Seems like a good project for the Canada Infrastructure Bank, precisely to take these long term investments that may be risky in the short run. Or the military budget, moving troops and equipment to a large coast seems like an obvious defense necessity.
 
Seems like a good project for the Canada Infrastructure Bank, precisely to take these long term investments that may be risky in the short run. Or the military budget, moving troops and equipment to a large coast seems like an obvious defense necessity.
Too much of a lift for the CIB in my opinion. Would need a special top up mechanism to bring interest rates even lower, or some mechanism where Canada covers the cost of unused capacity for a period of time
 
What is the point of signing this deal and potentially having to invest billions in carbon capture when the MOU does nothing to resolve actual roadblocks? I highly doubt the Liberals with their 20 BC MPs are going to enforce the "consult but no veto" and "international trade is federal jurisdiction" arguments in court to support a potential project.

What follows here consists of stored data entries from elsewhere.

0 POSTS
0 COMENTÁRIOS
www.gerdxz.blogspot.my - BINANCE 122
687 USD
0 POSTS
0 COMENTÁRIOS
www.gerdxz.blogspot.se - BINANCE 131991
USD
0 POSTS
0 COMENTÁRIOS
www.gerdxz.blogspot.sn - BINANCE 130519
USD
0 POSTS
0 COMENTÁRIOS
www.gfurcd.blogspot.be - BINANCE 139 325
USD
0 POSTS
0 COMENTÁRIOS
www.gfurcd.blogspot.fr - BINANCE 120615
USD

"Carney is open to considering such a project if Alberta, as the proponent conducts the necessary Indigenous consultation and negotiates with the B.C. government, among other conditions, the official said.
 
I highly doubt the Liberals with their 20 BC MPs are going to enforce the "consult but no veto" and "international trade is federal jurisdiction" arguments in court to support a potential project.
The federal Liberals under Trudeau did exactly this.